ROBERTO CIENFUEGOS J. Cada vez con mayor frecuencia se registran estallidos de cólera, ira o simple encabronamiento si usted prefiere, en el Metro de la Ciudad de México. La mayoría de estos episodios sobrevienen en las horas pico, ya por las mañanas, tardes o las noches incluso, al término de la faena diaria, extenuante y generalmente mal pagada e insuficiente para sufragar el diario devenir de la vida personal y, peor aún, si es familiar.
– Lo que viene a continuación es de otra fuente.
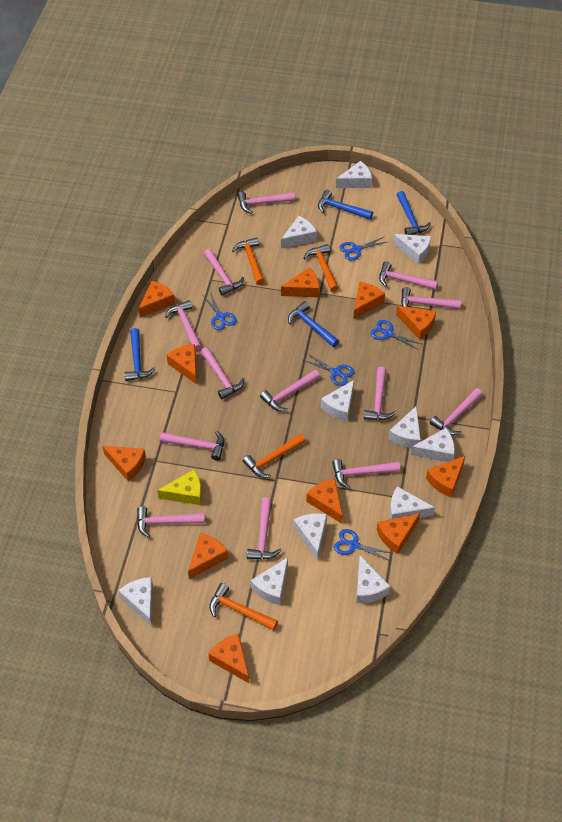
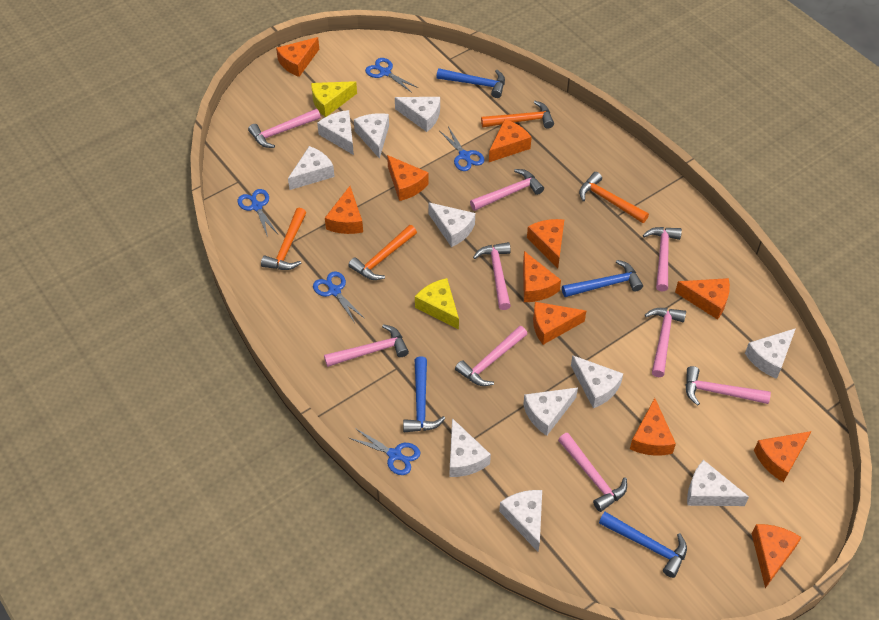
pink hammer: [137,506,205,538] [159,431,224,461] [165,300,202,351] [201,347,245,399] [204,249,244,296] [238,192,295,214] [247,498,282,559] [260,370,320,411] [332,459,400,489] [364,367,396,420] [379,261,438,290] [401,287,461,309] [430,388,483,435] = 13 -> [248,109,321,148] [324,324,409,367] [455,326,527,386] [470,169,544,211] [473,242,511,310] [558,433,627,512] [643,227,682,291] [645,308,686,377] [685,366,771,406] = 9
yellow cheese: [157,470,202,505] = 1 -> [311,81,357,117] [415,278,459,330] = 2

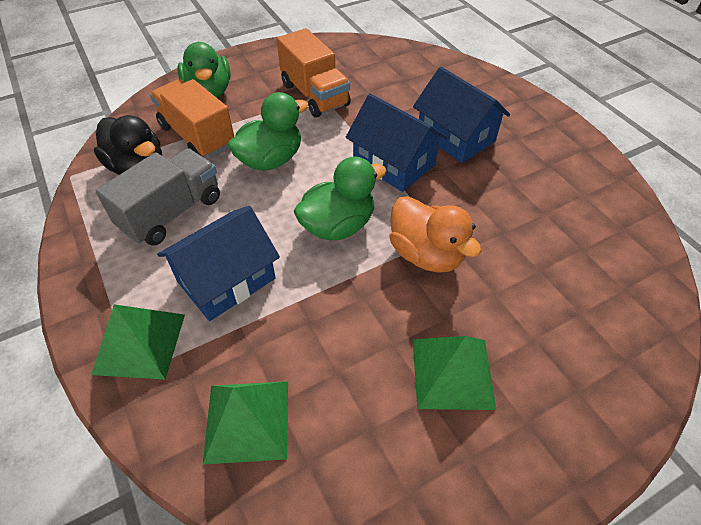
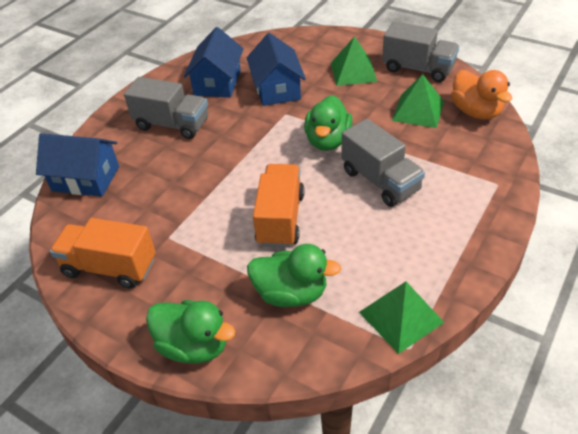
black duck: [94,115,162,175] = 1 -> none = 0
grey truck: [96,148,220,246] = 1 -> [124,77,208,139] [342,119,425,207] [382,21,459,82] = 3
Le cuento uno de estos episodios que me tocó atestiguar antenoche en la Línea Tres, si, la verde, que avanza no siempre como debe entre Indios Verdes y Universidad. En medio de los tumultos en horas de la noche, donde abordar uno de los vagones del subterráneo predominantemente color naranja resulta casi una hazaña, y en ocasiones se hace preciso aguardar el paso de dos y hasta tres convoyes del Metro debido a la ausencia de un breve espacio, incluso en la parte última de los vagones -ese espacio donde presuntos varones, a considerar por su apariencia, se trenzan en desesperados e intermitentes intercambios amorosos- sobrevino la violencia.
Como en otros estallidos, aludo a los violentos, claro, el que presencié ocurrió entre dos pasajeros de mediana edad. Uno con una arracada, que agrandaba de manera inmisericorde el lóbulo de la oreja izquierda, zambutido en una estrecha casaca de franela y cabello hirsuto; el otro, de mayor masa corporal, tatuado entre los dedos y el cuello, con una barba desordenada y casi al garete y una mirada que proyectaba miedo, y desasosiego al mismo tiempo. De súbito, entre el amontonamiento de personas -los llaman pasajeros o usuarios, nuestras autoridades capitalinas- las palabras afloraron como estiletes en busca de causar el mayor daño exigible de semejantes dardos, punzantes, hirientes, pero también catárticos para una ira descomunal, capaz de lastimar, si no en la carne del adversario, dentro, muy dentro de él. El acre intercambio verbal, de una y otra parte sin tregua alguna posible y por supuesto con toda la intencionalidad de doblegar y aún obligar a la capitulación sellada por el silencio, se extendió por casi una estación. Había brotado con el más exiguo de los pretextos: un espacio mínimo para que un abrazo pudiera alargarse lo suficiente hasta estar en condiciones de asirse de algo que impidiera el desplome del usuario. Omito el vocabulario hiriente, salvaje y el preludio de algo que pudo resultar incluso fatal, como ya ha ocurrido en el metro de la Ciudad de México. Aunque hubo reiterados llamados a recuperar la calma y hacer del silencio la mejor alternativa en estos casos para impedir una escalada peligrosa y de resultados impredecibles, los dos señores usuarios recordaban para repetir el peor de su repertorio de gandallas, sí, los dos. Fuera del generoso y lépero léxico, el asunto se resolvió en sus confines. Uno se bajó del vagón, no sin antes por supuesto balbucear un reto final al cierre calculado de puertas.
Al punto reflexioné si los gobernantes de la Ciudad de México saben, están enterados o les interesa conocer estos repentinos capítulos de violencia entre usuarios que -repito- reflejan un estado de ánimo violento por diversos motivos y acicates, insatisfacciones y frustraciones. ¿Se atreverían nuestros gobernantes a abordar uno de estos vagones del metro en las horas pico de este sistema de transporte? Dudo que lo hagan, y mucho más que conozcan la forma en que viajan cada uno de sus días sus gobernados. Para los gobernantes, subir al metro es una oportunidad nunca desaprovechada de tomarse la foto, de parecer personas sencillas y aún idénticas a los que sufren cada día todo tipo de vejámenes en un sistema de transporte de quinta, así éste sea la columna vertebral del transporte de la Ciudad de México, tan rebasada, tan insuficiente y tan desbordada por un crecimiento infinito, imparable y muy peligroso.